So I dusted off the Pitiful and Laughable Intelligent Design Creationist Dissemblers links today and found a classic Luskinism in which Casey takes Nature to task for its brown-shirted propaganda campaign to defend evolution at all costs (scroll down to sidebar for link).
Excerpted from Luskin’s article:
In his acclaimed book Evolution: The History of an Idea, the respected historian of evolution Peter J. Bowler explains that the journal Nature was originally founded in the late nineteenth century by T. H. Huxley and others for the express purpose of promoting a “campaign” to support Darwinism:
By exploiting their position in this network, Huxley and his friends ensured that Darwinism had come to stay. (Ruse, 1979a). They controlled the scientific journals–the journal Nature was founded in part to promote the campaign–and manipulated academic appointments. Hull (1978) has stressed how important these rhetorical and political skills were in creating a scientific revolution. The Darwinists adopted a flexible approach which deflected opposition, minimized infighting among themselves, and made it easy for others to join their campaign. Many, like Huxley himself, were not rigidly committed to the theory of natural selection; they were simply anxious to promote the case for evolution.
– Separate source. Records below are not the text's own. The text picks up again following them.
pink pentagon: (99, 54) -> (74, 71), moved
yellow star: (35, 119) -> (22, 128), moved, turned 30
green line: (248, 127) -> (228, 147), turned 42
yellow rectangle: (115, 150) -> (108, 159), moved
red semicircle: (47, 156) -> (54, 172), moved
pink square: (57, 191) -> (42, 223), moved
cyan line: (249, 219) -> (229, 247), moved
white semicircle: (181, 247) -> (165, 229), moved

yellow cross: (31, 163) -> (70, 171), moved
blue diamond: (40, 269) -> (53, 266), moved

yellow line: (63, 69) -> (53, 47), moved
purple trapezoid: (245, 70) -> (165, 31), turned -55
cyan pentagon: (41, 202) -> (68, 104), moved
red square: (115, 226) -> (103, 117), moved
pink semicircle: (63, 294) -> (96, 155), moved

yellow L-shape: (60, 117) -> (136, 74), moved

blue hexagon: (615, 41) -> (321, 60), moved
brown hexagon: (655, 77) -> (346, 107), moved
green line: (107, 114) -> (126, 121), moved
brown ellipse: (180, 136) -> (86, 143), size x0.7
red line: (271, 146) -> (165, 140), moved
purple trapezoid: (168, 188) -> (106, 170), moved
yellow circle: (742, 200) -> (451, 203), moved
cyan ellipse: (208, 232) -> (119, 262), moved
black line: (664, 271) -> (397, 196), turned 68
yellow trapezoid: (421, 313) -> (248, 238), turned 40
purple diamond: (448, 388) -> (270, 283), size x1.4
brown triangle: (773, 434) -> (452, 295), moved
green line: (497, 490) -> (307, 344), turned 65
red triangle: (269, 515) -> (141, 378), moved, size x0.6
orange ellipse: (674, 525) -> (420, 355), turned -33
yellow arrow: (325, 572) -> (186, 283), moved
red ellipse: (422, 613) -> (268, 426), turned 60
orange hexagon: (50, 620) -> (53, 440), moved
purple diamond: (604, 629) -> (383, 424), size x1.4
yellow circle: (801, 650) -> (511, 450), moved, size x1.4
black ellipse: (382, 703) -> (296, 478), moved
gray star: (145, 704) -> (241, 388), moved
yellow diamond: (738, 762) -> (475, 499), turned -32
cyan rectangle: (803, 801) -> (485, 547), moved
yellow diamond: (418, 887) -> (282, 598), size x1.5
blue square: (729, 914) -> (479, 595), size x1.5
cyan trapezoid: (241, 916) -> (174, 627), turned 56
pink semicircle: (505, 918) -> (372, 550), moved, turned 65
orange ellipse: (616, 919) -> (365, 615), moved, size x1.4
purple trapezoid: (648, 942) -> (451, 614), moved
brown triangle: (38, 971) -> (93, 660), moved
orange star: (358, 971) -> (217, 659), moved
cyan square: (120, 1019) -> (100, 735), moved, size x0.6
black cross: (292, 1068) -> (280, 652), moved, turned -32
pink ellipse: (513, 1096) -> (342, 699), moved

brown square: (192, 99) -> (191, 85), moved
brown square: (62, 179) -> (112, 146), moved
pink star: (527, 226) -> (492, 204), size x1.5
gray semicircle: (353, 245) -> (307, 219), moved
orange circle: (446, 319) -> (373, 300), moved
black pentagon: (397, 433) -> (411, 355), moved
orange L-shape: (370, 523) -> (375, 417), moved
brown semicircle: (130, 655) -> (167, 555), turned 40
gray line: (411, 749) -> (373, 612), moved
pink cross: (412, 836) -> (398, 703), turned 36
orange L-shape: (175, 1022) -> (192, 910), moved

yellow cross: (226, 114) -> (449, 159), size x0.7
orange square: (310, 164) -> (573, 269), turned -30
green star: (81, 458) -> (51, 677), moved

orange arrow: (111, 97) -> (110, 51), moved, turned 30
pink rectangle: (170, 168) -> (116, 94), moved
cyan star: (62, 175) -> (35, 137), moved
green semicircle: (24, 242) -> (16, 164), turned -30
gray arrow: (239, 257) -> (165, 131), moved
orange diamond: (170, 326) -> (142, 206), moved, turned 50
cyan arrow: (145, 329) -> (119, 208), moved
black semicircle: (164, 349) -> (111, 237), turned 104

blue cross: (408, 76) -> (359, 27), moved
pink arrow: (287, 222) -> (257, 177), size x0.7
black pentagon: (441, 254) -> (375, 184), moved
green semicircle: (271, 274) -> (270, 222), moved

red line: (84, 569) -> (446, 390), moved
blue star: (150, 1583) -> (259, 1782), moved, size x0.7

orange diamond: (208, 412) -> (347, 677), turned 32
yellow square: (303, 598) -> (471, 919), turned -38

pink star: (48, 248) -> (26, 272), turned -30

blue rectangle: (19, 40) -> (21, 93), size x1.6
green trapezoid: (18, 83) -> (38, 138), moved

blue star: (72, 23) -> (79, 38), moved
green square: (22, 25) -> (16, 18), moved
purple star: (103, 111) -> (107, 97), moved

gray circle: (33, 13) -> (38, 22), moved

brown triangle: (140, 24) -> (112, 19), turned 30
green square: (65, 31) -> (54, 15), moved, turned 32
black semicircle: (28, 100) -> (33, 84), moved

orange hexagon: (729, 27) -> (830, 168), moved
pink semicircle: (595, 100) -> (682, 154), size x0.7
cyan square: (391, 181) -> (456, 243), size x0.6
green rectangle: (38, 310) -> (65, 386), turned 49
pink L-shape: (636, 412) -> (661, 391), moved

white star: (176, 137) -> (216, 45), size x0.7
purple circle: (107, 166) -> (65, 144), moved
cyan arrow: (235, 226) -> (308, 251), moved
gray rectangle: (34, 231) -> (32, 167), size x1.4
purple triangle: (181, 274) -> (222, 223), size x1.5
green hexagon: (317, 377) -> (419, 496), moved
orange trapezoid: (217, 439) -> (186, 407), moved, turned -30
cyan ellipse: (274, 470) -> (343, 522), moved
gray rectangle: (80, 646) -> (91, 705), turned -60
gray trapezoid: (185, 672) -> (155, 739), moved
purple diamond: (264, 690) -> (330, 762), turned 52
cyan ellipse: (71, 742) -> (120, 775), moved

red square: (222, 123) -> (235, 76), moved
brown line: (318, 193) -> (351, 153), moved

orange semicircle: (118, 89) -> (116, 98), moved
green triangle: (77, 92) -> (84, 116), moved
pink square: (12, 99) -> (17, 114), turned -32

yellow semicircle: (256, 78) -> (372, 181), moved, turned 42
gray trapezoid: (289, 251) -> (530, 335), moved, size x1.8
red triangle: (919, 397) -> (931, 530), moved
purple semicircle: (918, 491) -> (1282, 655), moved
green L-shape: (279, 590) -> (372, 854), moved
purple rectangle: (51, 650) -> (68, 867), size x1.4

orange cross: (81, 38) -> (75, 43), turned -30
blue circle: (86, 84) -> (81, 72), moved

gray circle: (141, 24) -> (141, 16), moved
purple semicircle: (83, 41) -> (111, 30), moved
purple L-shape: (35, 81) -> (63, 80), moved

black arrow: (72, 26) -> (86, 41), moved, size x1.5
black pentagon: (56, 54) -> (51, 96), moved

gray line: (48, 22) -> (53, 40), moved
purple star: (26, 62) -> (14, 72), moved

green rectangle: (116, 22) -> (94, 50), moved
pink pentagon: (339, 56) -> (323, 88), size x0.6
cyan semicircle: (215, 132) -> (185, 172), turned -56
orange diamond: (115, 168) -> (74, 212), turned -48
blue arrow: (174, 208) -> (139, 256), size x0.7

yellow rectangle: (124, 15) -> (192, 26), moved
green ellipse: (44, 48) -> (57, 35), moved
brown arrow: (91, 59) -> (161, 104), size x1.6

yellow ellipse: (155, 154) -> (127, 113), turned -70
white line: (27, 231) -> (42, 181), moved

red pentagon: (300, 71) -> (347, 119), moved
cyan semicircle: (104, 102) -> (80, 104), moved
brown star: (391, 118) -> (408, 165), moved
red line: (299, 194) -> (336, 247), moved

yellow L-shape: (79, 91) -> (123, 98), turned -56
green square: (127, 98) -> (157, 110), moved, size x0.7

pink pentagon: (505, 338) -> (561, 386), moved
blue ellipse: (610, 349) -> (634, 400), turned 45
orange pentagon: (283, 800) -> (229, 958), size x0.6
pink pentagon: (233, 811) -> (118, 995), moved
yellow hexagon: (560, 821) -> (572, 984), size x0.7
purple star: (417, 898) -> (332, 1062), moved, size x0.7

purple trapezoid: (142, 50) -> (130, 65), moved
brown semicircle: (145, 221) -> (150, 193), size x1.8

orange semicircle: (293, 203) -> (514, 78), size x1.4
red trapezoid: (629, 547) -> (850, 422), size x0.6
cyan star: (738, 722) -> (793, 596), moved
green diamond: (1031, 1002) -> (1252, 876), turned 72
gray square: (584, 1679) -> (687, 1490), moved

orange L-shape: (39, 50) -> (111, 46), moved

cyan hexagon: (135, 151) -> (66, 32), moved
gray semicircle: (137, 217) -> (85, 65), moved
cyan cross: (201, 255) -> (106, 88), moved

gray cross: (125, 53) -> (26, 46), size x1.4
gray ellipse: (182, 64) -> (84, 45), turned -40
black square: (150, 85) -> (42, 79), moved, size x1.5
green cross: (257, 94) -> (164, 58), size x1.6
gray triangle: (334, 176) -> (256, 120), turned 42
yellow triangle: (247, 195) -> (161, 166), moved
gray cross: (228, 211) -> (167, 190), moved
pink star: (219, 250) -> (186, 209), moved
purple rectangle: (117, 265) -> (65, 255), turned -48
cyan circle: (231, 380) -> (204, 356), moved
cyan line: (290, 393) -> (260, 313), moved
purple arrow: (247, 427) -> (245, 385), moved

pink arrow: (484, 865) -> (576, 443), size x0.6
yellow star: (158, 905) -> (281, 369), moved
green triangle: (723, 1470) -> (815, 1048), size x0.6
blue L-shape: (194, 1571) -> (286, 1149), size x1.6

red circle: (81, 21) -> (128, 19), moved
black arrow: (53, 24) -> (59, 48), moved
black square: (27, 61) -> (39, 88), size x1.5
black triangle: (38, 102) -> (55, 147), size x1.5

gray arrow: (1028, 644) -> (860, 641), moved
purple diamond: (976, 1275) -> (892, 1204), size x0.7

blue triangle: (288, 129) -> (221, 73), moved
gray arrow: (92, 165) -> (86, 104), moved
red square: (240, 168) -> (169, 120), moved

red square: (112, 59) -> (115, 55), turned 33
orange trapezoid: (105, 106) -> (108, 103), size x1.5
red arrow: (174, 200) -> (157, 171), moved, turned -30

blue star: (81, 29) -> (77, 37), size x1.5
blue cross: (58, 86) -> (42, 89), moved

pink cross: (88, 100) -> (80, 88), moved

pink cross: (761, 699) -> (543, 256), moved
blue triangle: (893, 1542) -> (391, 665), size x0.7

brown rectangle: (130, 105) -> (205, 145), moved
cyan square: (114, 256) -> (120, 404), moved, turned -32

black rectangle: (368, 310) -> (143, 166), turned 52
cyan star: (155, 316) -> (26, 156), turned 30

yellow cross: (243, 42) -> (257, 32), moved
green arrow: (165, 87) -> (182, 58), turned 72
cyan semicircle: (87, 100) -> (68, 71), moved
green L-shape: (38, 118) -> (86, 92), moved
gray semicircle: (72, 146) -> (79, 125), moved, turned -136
(Peter J. Bowler, Evolution: The History of an Idea, pg. 185 (University of California Press, 3rd ed., 2003).)
Nature has remained adept at using “rhetorical and political” tactics as part of a “campaign” to support Darwinism, and thus it comes as no surprise that the latest issue of Nature contains an editorial praising the National Academy of Science’s new version of Science, Evolution, and Creationism because it “summarize[s] the reasons why evolution is in effect as much a scientific fact as the existence of atoms or the orbiting of Earth round the Sun.” Such statements are saddening because they elevate evolution to the status of an unquestionable dogma and thus threaten the prestige of science as an objective voice in society.
and…
The title of Nature’s editorial is “Spread the word: Evolution is a scientific fact, and every organization whose research depends on it should explain why.” Again, we see politics at work: they think scientists should defend evolution because their “research depends on it.” It seems that what Bowler called Nature’s “rhetorical and political” defense of evolution has only increased–to the point of religion-like dogmatism–over the past century.
Along with the usual dissembling, Luskin employs his favored stylistic device: Dr. Evil style quotes, e.g. “rhetorical and political.”

Well, yes, I admit it is more than a little sophomoric for me – a wise old matriarch – to take pot shots at an ID’er’s quirks of writing (to my oh-so-commendable credit, I haven’t barraged him with foul language – yet), but artificial emphasis via quotation marks does not deflect from the foundations of Nature’s editorial: evolution is evidence-based.